In Elizabeth Costello I felt that the question of authenticity was a central concern, as characters grapple with the instability of the ideological frameworks that structure their lives.  This "instability" is apparently inherent in everything that has existential presence extending beyond its corporeality, such that Elizabeth, by the novel's close, admits that even the notion of self-hood falls short of the standards it sets for itself.  Her judges accuse her of changing her story, and so to be able to rectify the discrepancy and thus maintain the appearance of being a single, coherent existent, she must rely on the fact that the self is often self-contradictory and yet still exists nonetheless (221).

But if something can fundamentally compromise itself without in turn negating its presence, there must be some transcendent factor that enables this.  The novel seems to assert the body as being the source of this existential power, as its inarguable presence turns it into the proverbial tortoise's back on which the world can sit.  This seems to be why Elizabeth struggles to accept her surroundings in the afterlife as authentic, as everything there reminds her of someone or something else she seems to have known before but she is never sure who or what.  Being in some kind of wholly metaphysical dimension implies the absence of physical bodies, and thus an absence, on an essential level, of even present-tense experience as being true.

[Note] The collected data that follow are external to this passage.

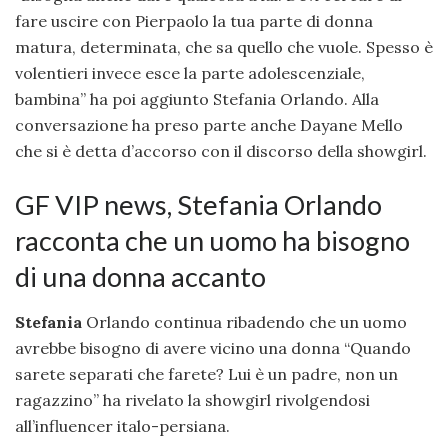
fare uscire con Pierpaolo la tua parte di donna
matura, determinata, che sa quello che vuole. Spesso è
volentieri invece esce la parte adolescenziale,
bambina” ha poi aggiunto Stefania Orlando. Alla
conversazione ha preso parte anche Dayane Mello
che si è detta d’accorso con il discorso della showgirl.
GF VIP news, Stefania Orlando
racconta che un uomo ha bisogno
di una donna accanto
Stefania
Orlando continua ribadendo che un uomo
avrebbe bisogno di avere vicino una donna “Quando
sarete separati che farete? Lui è un padre, non un
ragazzino” ha rivelato la showgirl rivolgendosi
all’influencer italo-persiana.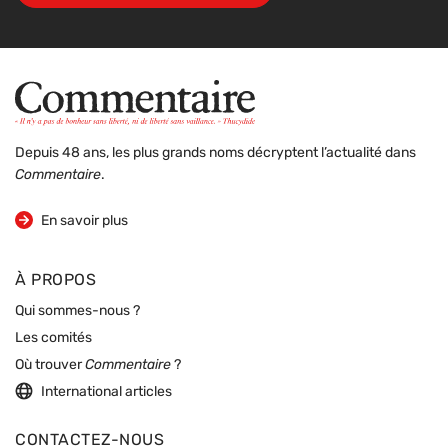
Depuis 48 ans, les plus grands noms décryptent l’actualité dans
Commentaire
.
sur la revue
En savoir plus
À PROPOS
Qui sommes-nous ?
Les comités
Où trouver
Commentaire
?
International articles
CONTACTEZ-NOUS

Being free of rules subjected to bodies, like mortality or the need to acquire more resources, means compromising the value of things like time, the normal passage of which is necessary for the thought processes that generate authentic self-experience to occur.  Although this would seem to present a solution (in embodiment) to the questions of meaning posed by existential self-doubt, it seems more accurate to say that the novel insists on the inaccessibility of this meaning.  Since we cannot experience ourselves as mere bodies, but only as embodied selves, we will always be outside of the fundamentally true existence that the body itself insists upon.